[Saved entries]
※

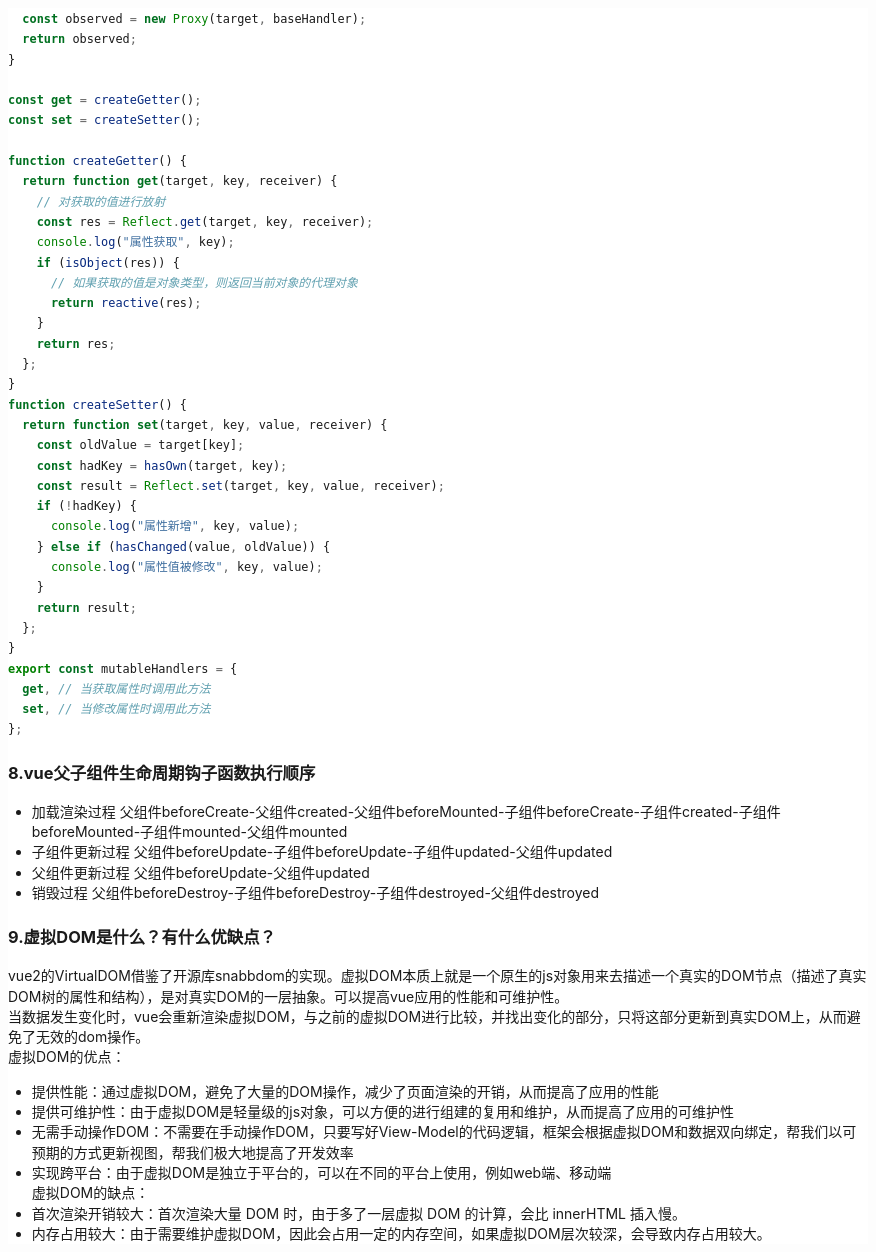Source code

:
 ```js
  const observed = new Proxy(target, baseHandler);
  return observed;
}

const get = createGetter();
const set = createSetter();

function createGetter() {
  return function get(target, key, receiver) {
    // 对获取的值进行放射
    const res = Reflect.get(target, key, receiver);
    console.log("属性获取", key);
    if (isObject(res)) {
      // 如果获取的值是对象类型，则返回当前对象的代理对象
      return reactive(res);
    }
    return res;
  };
}
function createSetter() {
  return function set(target, key, value, receiver) {
    const oldValue = target[key];
    const hadKey = hasOwn(target, key);
    const result = Reflect.set(target, key, value, receiver);
    if (!hadKey) {
      console.log("属性新增", key, value);
    } else if (hasChanged(value, oldValue)) {
      console.log("属性值被修改", key, value);
    }
    return result;
  };
}
export const mutableHandlers = {
  get, // 当获取属性时调用此方法
  set, // 当修改属性时调用此方法
};
```

### 8.vue父子组件生命周期钩子函数执行顺序
- 加载渲染过程
父组件beforeCreate-父组件created-父组件beforeMounted-子组件beforeCreate-子组件created-子组件beforeMounted-子组件mounted-父组件mounted
- 子组件更新过程
父组件beforeUpdate-子组件beforeUpdate-子组件updated-父组件updated
- 父组件更新过程
父组件beforeUpdate-父组件updated
- 销毁过程
父组件beforeDestroy-子组件beforeDestroy-子组件destroyed-父组件destroyed

### 9.虚拟DOM是什么？有什么优缺点？
vue2的VirtualDOM借鉴了开源库snabbdom的实现。虚拟DOM本质上就是一个原生的js对象用来去描述一个真实的DOM节点（描述了真实DOM树的属性和结构），是对真实DOM的一层抽象。可以提高vue应用的性能和可维护性。<br />
当数据发生变化时，vue会重新渲染虚拟DOM，与之前的虚拟DOM进行比较，并找出变化的部分，只将这部分更新到真实DOM上，从而避免了无效的dom操作。<br />
虚拟DOM的优点：
- 提供性能：通过虚拟DOM，避免了大量的DOM操作，减少了页面渲染的开销，从而提高了应用的性能
- 提供可维护性：由于虚拟DOM是轻量级的js对象，可以方便的进行组建的复用和维护，从而提高了应用的可维护性
- 无需手动操作DOM：不需要在手动操作DOM，只要写好View-Model的代码逻辑，框架会根据虚拟DOM和数据双向绑定，帮我们以可预期的方式更新视图，帮我们极大地提高了开发效率
- 实现跨平台：由于虚拟DOM是独立于平台的，可以在不同的平台上使用，例如web端、移动端<br />
虚拟DOM的缺点：
- 首次渲染开销较大：首次渲染大量 DOM 时，由于多了一层虚拟 DOM 的计算，会比 innerHTML 插入慢。
- 内存占用较大：由于需要维护虚拟DOM，因此会占用一定的内存空间，如果虚拟DOM层次较深，会导致内存占用较大。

※

Retype the data above as given, letting no picture into the copy.

Source code

:
 ```js
  const observed = new Proxy(target, baseHandler);
  return observed;
}

const get = createGetter();
const set = createSetter();

function createGetter() {
  return function get(target, key, receiver) {
    // 对获取的值进行放射
    const res = Reflect.get(target, key, receiver);
    console.log("属性获取", key);
    if (isObject(res)) {
      // 如果获取的值是对象类型，则返回当前对象的代理对象
      return reactive(res);
    }
    return res;
  };
}
function createSetter() {
  return function set(target, key, value, receiver) {
    const oldValue = target[key];
    const hadKey = hasOwn(target, key);
    const result = Reflect.set(target, key, value, receiver);
    if (!hadKey) {
      console.log("属性新增", key, value);
    } else if (hasChanged(value, oldValue)) {
      console.log("属性值被修改", key, value);
    }
    return result;
  };
}
export const mutableHandlers = {
  get, // 当获取属性时调用此方法
  set, // 当修改属性时调用此方法
};
```

### 8.vue父子组件生命周期钩子函数执行顺序
- 加载渲染过程
父组件beforeCreate-父组件created-父组件beforeMounted-子组件beforeCreate-子组件created-子组件beforeMounted-子组件mounted-父组件mounted
- 子组件更新过程
父组件beforeUpdate-子组件beforeUpdate-子组件updated-父组件updated
- 父组件更新过程
父组件beforeUpdate-父组件updated
- 销毁过程
父组件beforeDestroy-子组件beforeDestroy-子组件destroyed-父组件destroyed

### 9.虚拟DOM是什么？有什么优缺点？
vue2的VirtualDOM借鉴了开源库snabbdom的实现。虚拟DOM本质上就是一个原生的js对象用来去描述一个真实的DOM节点（描述了真实DOM树的属性和结构），是对真实DOM的一层抽象。可以提高vue应用的性能和可维护性。<br />
当数据发生变化时，vue会重新渲染虚拟DOM，与之前的虚拟DOM进行比较，并找出变化的部分，只将这部分更新到真实DOM上，从而避免了无效的dom操作。<br />
虚拟DOM的优点：
- 提供性能：通过虚拟DOM，避免了大量的DOM操作，减少了页面渲染的开销，从而提高了应用的性能
- 提供可维护性：由于虚拟DOM是轻量级的js对象，可以方便的进行组建的复用和维护，从而提高了应用的可维护性
- 无需手动操作DOM：不需要在手动操作DOM，只要写好View-Model的代码逻辑，框架会根据虚拟DOM和数据双向绑定，帮我们以可预期的方式更新视图，帮我们极大地提高了开发效率
- 实现跨平台：由于虚拟DOM是独立于平台的，可以在不同的平台上使用，例如web端、移动端<br />
虚拟DOM的缺点：
- 首次渲染开销较大：首次渲染大量 DOM 时，由于多了一层虚拟 DOM 的计算，会比 innerHTML 插入慢。
- 内存占用较大：由于需要维护虚拟DOM，因此会占用一定的内存空间，如果虚拟DOM层次较深，会导致内存占用较大。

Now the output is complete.